My partner and I are now homeschooling both of our children while attempting
to work full time remote. The results are mixed, with the kids mostly getting
the short end of the stick so our lively hoods can remain intact.

------
CM30
In addition to the points in the article, it's also worth considering that the
amount and kind of work you're doing at the moment also likely isn't normal
for remote working.

That's because if your company is client based, many of said clients have
likely stopped paying for work at the moment, and many organisations are
struggling to find anything for their employees to do at all.
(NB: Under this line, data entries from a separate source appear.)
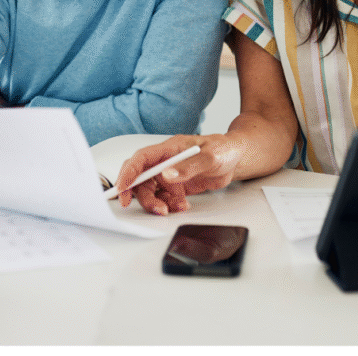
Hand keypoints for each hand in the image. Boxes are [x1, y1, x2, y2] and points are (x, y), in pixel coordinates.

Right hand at [113, 134, 245, 214]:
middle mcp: (165, 161)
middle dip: (143, 196)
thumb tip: (166, 175)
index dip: (129, 172)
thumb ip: (188, 166)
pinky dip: (170, 205)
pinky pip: (164, 199)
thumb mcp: (210, 156)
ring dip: (158, 203)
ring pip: (151, 192)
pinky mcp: (176, 187)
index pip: (141, 159)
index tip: (122, 188)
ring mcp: (170, 175)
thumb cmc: (223, 149)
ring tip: (174, 208)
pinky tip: (183, 205)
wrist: (235, 158)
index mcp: (168, 148)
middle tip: (156, 209)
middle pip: (142, 179)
They're also
likely going to use this time to focus on internal projects and maintenance
too, since that's the kind of work that's available right now.

So if you do remote work after the pandemic/lockdown ends, you'll likely have
a lot more on your plate than you do at the moment. For better or worse.

------
musicale
Working remotely is normally great, but working during this epidemic feels
much harder, less enjoyable, and less productive - probably due in part to the
steady barrage of warnings, restrictions and alarming news, all of which seem
to contribute to worry and stress. Not to mention the increased isolation.
Just taking care of basic necessities seems to be a lot harder and more time-
consuming.

But I can't complain much, since being able to work at all (not to mention
staying housed and fed) is a pretty good thing! I've also caught up on sleep
to some extent, which I highly recommend.

------
djohnston
I'm also feeling burnout, I suspect because I'm actually working more hours
now, sometimes out of sheer boredom.